**Task to carry out**
Omitting any pictures, transcribe the entries below exactly.

********************

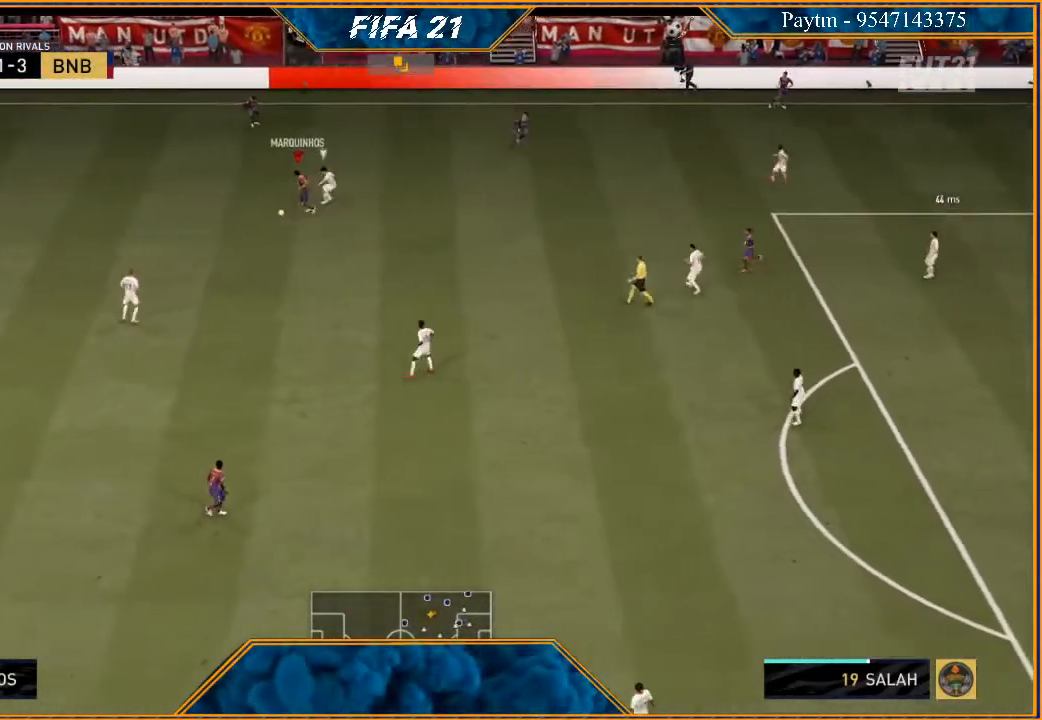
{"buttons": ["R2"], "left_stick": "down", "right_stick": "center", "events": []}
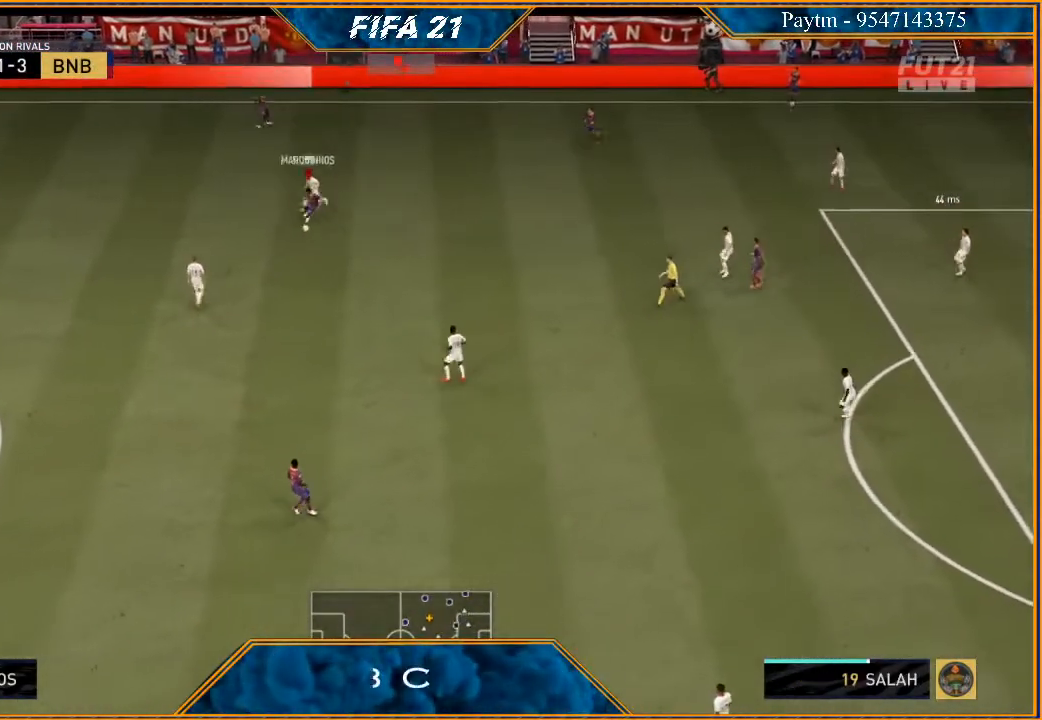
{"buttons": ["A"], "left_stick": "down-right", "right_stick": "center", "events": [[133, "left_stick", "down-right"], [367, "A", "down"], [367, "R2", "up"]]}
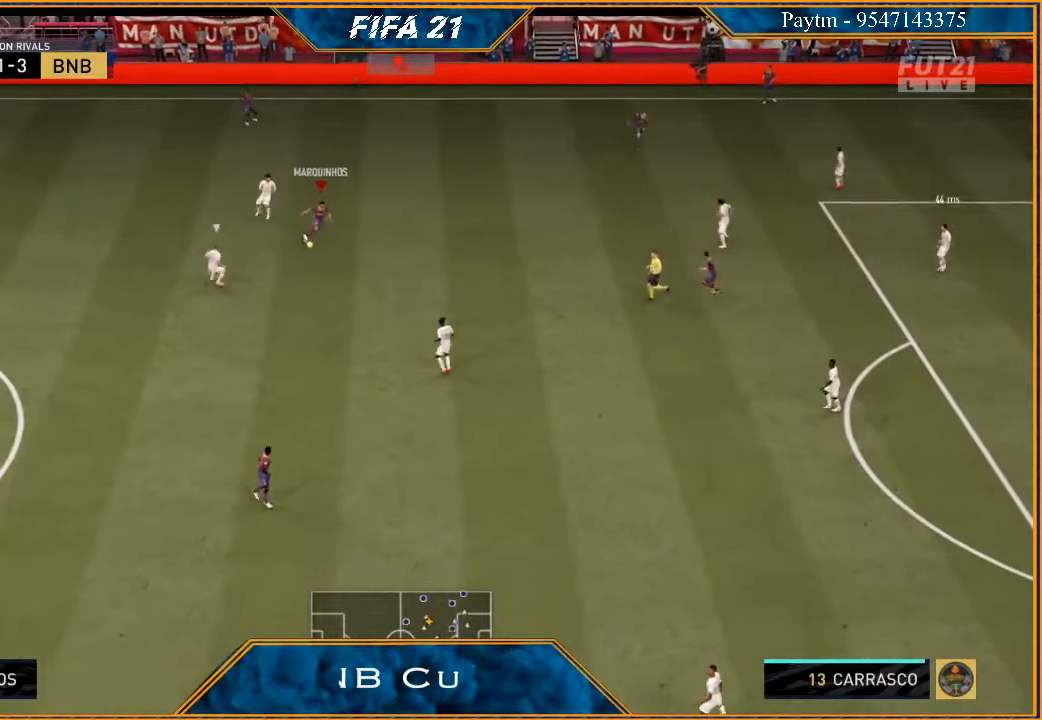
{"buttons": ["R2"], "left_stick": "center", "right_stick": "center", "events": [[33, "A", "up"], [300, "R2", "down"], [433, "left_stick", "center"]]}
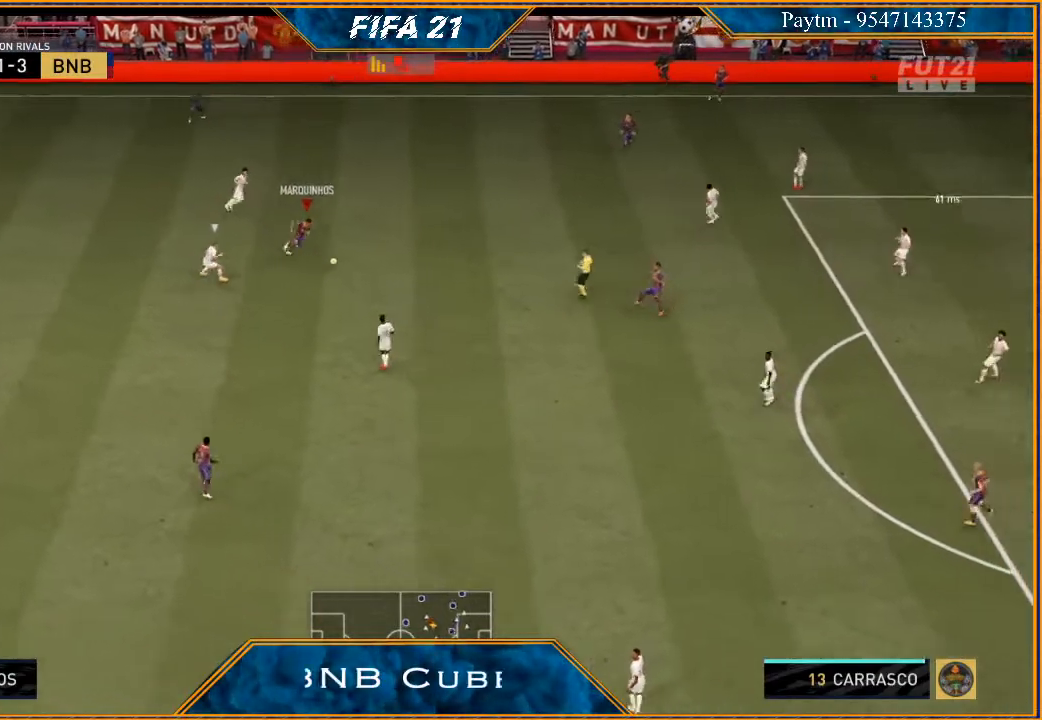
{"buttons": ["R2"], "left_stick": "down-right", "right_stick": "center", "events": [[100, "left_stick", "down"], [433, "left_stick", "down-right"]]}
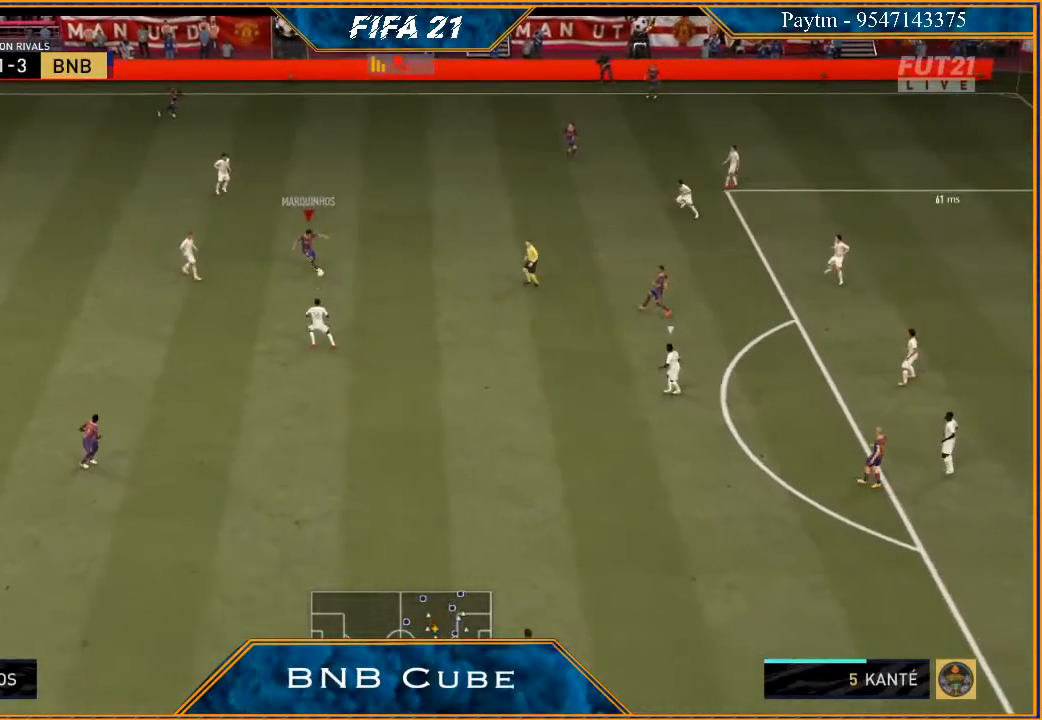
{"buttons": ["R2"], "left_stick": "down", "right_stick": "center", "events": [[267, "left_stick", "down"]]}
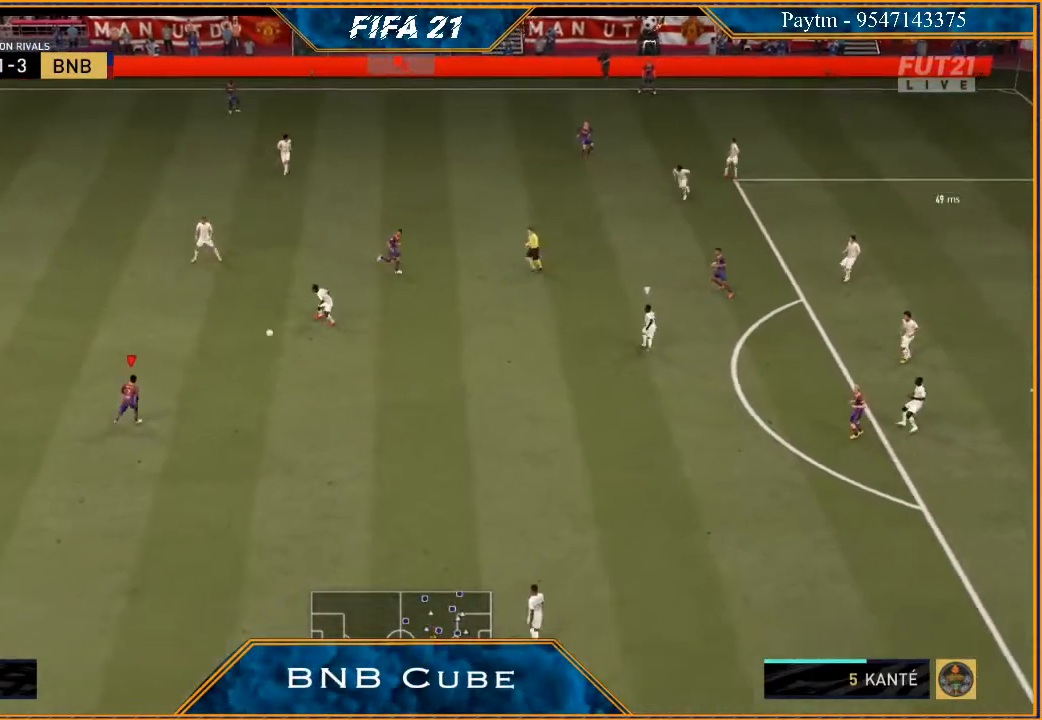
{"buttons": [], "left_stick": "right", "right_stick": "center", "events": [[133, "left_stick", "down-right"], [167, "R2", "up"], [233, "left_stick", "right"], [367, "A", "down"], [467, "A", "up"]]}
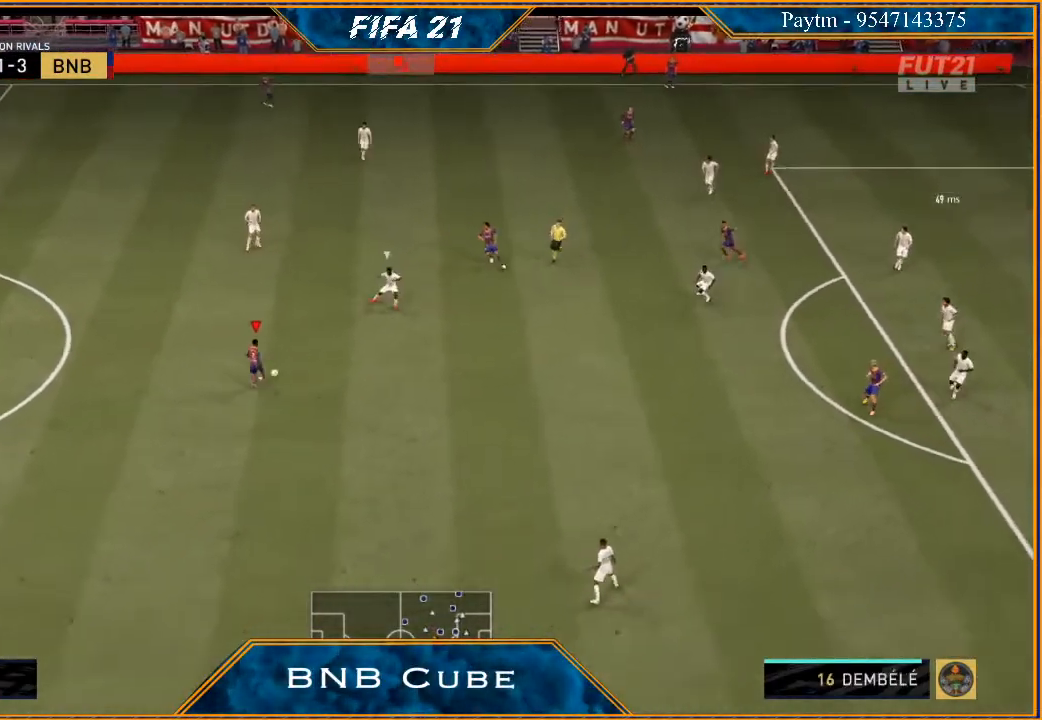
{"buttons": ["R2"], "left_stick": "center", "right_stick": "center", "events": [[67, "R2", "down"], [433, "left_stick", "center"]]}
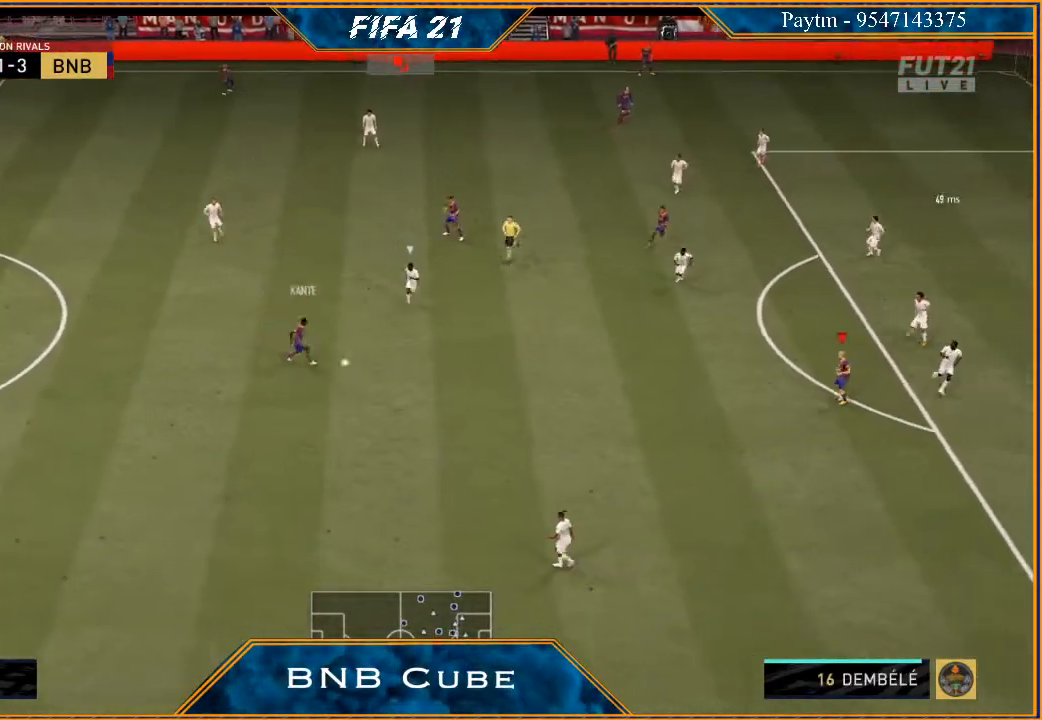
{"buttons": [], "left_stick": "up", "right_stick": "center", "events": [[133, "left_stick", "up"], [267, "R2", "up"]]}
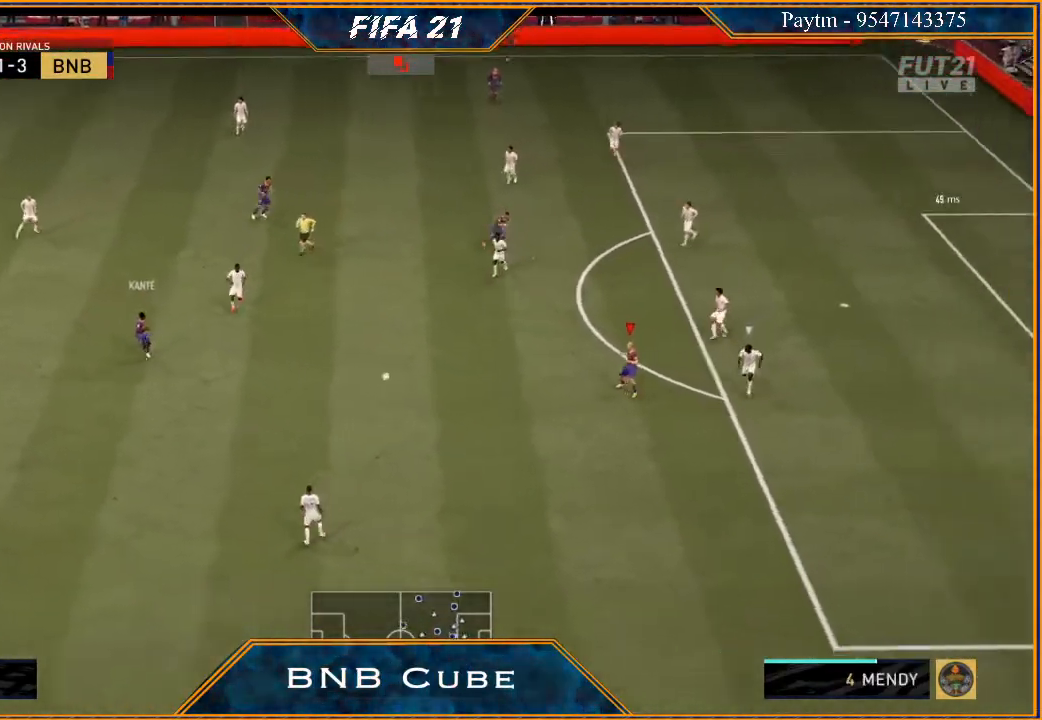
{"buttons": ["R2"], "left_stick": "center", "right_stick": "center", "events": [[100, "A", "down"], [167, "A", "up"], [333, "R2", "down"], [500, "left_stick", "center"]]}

********************

**Response area**
{"buttons": ["R2"], "left_stick": "down", "right_stick": "center", "events": []}
{"buttons": ["A"], "left_stick": "down-right", "right_stick": "center", "events": [[133, "left_stick", "down-right"], [367, "A", "down"], [367, "R2", "up"]]}
{"buttons": ["R2"], "left_stick": "center", "right_stick": "center", "events": [[33, "A", "up"], [300, "R2", "down"], [433, "left_stick", "center"]]}
{"buttons": ["R2"], "left_stick": "down-right", "right_stick": "center", "events": [[100, "left_stick", "down"], [433, "left_stick", "down-right"]]}
{"buttons": ["R2"], "left_stick": "down", "right_stick": "center", "events": [[267, "left_stick", "down"]]}
{"buttons": [], "left_stick": "right", "right_stick": "center", "events": [[133, "left_stick", "down-right"], [167, "R2", "up"], [233, "left_stick", "right"], [367, "A", "down"], [467, "A", "up"]]}
{"buttons": ["R2"], "left_stick": "center", "right_stick": "center", "events": [[67, "R2", "down"], [433, "left_stick", "center"]]}
{"buttons": [], "left_stick": "up", "right_stick": "center", "events": [[133, "left_stick", "up"], [267, "R2", "up"]]}
{"buttons": ["R2"], "left_stick": "center", "right_stick": "center", "events": [[100, "A", "down"], [167, "A", "up"], [333, "R2", "down"], [500, "left_stick", "center"]]}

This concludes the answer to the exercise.